The following activities are strictly prohibited, with no exceptions:

  • Unauthorized blogging or social media posts whether using WeSalute's property and systems or personal computer systems.

  • Revealing any confidential or proprietary information, trade secrets or any other material covered by WeSalute's Data Protection Policy when engaged in blogging or social media posts.

  • Any blogging or social media posts that may harm or tarnish the image, reputation and/or goodwill of WeSalute and/or any of its Team Members. Team Members are also prohibited from making any discriminatory, disparaging, defamatory or harassing comments when blogging or posting or otherwise engaging in any conduct prohibited by WeSalute's Code of Conduct.
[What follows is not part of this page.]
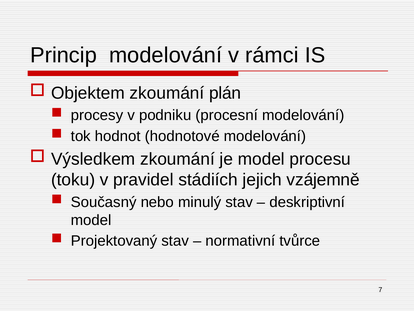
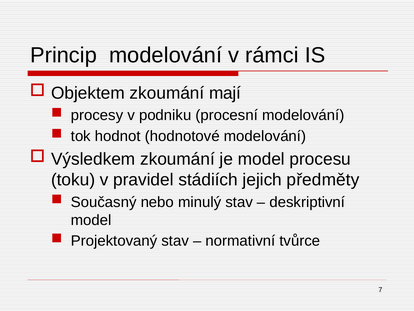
plán: plán -> mají
vzájemně: vzájemně -> předměty
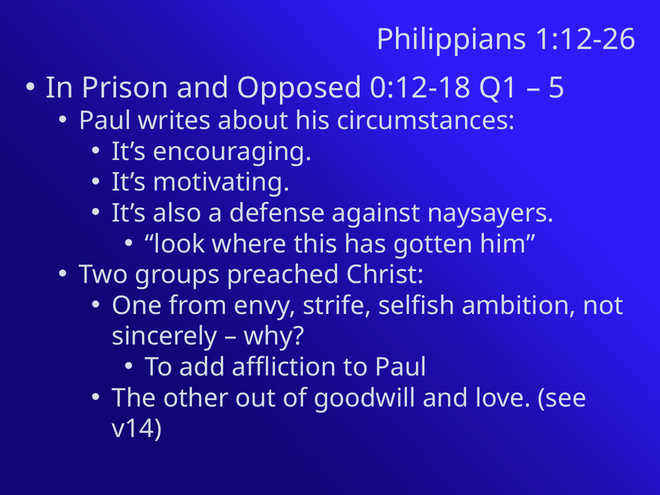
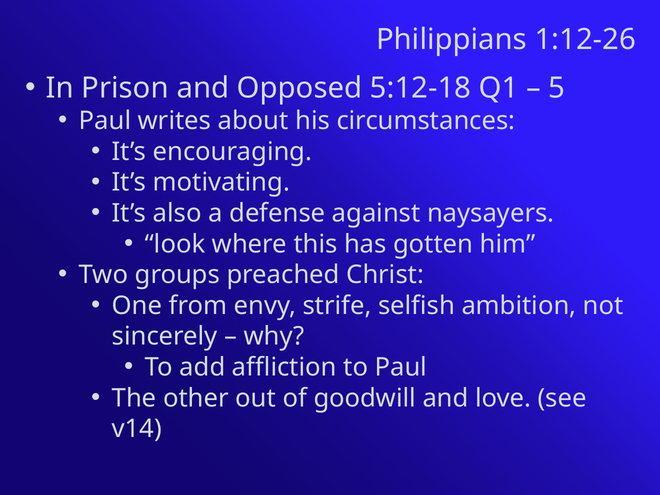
0:12-18: 0:12-18 -> 5:12-18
  • Team Members may also not attribute personal statements, opinions or beliefs to WeSalute when engaged in blogging or in social media posts. If a Team Member is expressing his or her beliefs and/or opinions in blogs or posts, the Team Member may not, expressly or implicitly, represent themselves as a Team Member or representative of WeSalute. Team Members assume any and all risk associated with blogging or posts.

  • Apart from following all laws pertaining to the handling and disclosure of copyrighted or export controlled materials, WeSalute's trademarks, logos and any other intellectual property may also not be used in connection with any unauthorized blogging or social media posts.

Policy Compliance

Compliance Measurement

SystemsOps will verify compliance to this policy through various methods, including but not limited to, business tool reports, internal and external audits, and feedback to the policy owner.

Definition and Terms

The following definition and terms can be found in the SANS Glossary.

  • Blogging
  • Honeypot
  • Honeynet
  • Proprietary Information
  • Spam

Policy Review, Disciplinary, & Responsibility

Disciplinary and Non-Compliance

Any Team Member found to have violated this policy may be subject to disciplinary action, up and including termination of WeSalute employment.

Responsibility

SystemsOps is responsible for ensuring the TASSA policy is followed.

warning

This Policy currently does not have the required policy footer content standard on WeSalute Policies. This may be intentional by the nature of the content.